Die steigende Komplexität bedeutet, dass Travel Management heute nicht mehr ohne großes interdisziplinäres Know-how funktioniert. Der Travel Manager heute muss die Travel-Management-Technologie kennen und gleichzeitig Prozessmanager sein. Er muss die Prozesse definieren. Er muss auch ein Verständnis für lokale Notwendigkeiten und die gleichzeitige Chance entwickeln, globale Standards zu setzen und Prozesskosten zu reduzieren sowie Systeme zu vereinheitlichen. Die Lösung dieses Zielkonfliktes "lokale Anforderungen versus globaler Standard" verlangt viel Geschick und nicht zuletzt auch eine deutliche Managementunterstützung. Der "traditionelle" Travel Manager wird es da sehr schwer haben.

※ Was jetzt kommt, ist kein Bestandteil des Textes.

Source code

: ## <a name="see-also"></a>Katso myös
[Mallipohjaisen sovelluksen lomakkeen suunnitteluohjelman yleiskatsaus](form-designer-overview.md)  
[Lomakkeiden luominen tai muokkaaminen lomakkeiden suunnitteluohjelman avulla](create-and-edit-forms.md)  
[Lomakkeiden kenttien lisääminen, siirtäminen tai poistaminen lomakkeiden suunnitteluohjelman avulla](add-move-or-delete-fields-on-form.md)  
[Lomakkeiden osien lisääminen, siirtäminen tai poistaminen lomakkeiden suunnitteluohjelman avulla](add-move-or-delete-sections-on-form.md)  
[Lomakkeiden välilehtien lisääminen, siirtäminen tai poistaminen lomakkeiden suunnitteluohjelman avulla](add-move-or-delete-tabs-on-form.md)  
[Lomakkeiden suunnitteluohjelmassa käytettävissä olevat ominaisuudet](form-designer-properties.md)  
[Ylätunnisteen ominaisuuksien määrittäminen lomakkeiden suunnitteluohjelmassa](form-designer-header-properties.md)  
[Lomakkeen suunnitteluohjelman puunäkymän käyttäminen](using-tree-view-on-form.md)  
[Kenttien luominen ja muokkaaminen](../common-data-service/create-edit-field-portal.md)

Welche Stolpersteine liegen dem idealen End-to-End-Prozess noch im Weg?
Das Motto lautet: Einfachheit ist die neue Realität, dann macht auch der Reisende mit.
Der Reisende muss auch überzeugt werden?
In erster Linie ist das Ganze ein typischer Change-Management-Prozess, also: ja. Folgendes Beispiel: Wenn im Buchungsprozess plötzlich eine Fehlermeldung auftaucht, dann heißt es gewöhnlich: Rufen Sie die Hotline an! Schön und gut. Aber welche? Von SAP? Von Cytric? Vom IT-Support? Schließlich weiß der Reisende beziehungsweise Buchende ja gar nicht, an welchem Buchungsschritt er welchen Fehler gemacht hat. Also weiß er auch nicht, an wen er sich wenden kann, wer ihm helfen kann. Eigentlich bräuchte er eine einzige Hotlinenummer - das gilt es zu definieren. Am Ende scheitert der Prozess in solch einem Fall sonst an mangelndem Support. Aber das wird und muss sich schnell ändern. Wussten Sie, dass die Pharmabranche ein großer Treiber neben dem unbestritten kostenreduzierenden Transport der Prozesse in Offshore Shared Service Centers für den End-to-End-Prozess ist? Um mehr Transparenz zu garantieren, haben die USA den sogenannten "Sunshine Act Compliance" aufgesetzt, und der gilt vergleichbar ab dem 1. Januar 2018 auch in der EU. Dann muss die Branche europaweit nachweisen, wen sie wie oft eingeladen hat, und das geht nur mit einem einheitlichen System. Also muss die Komplexität aus den Prozessen heraus, um Transparenz hineinzubekommen. Und das geht, indem Sie alle Vorgänge in einem System abwickeln, dokumentieren und vorhalten.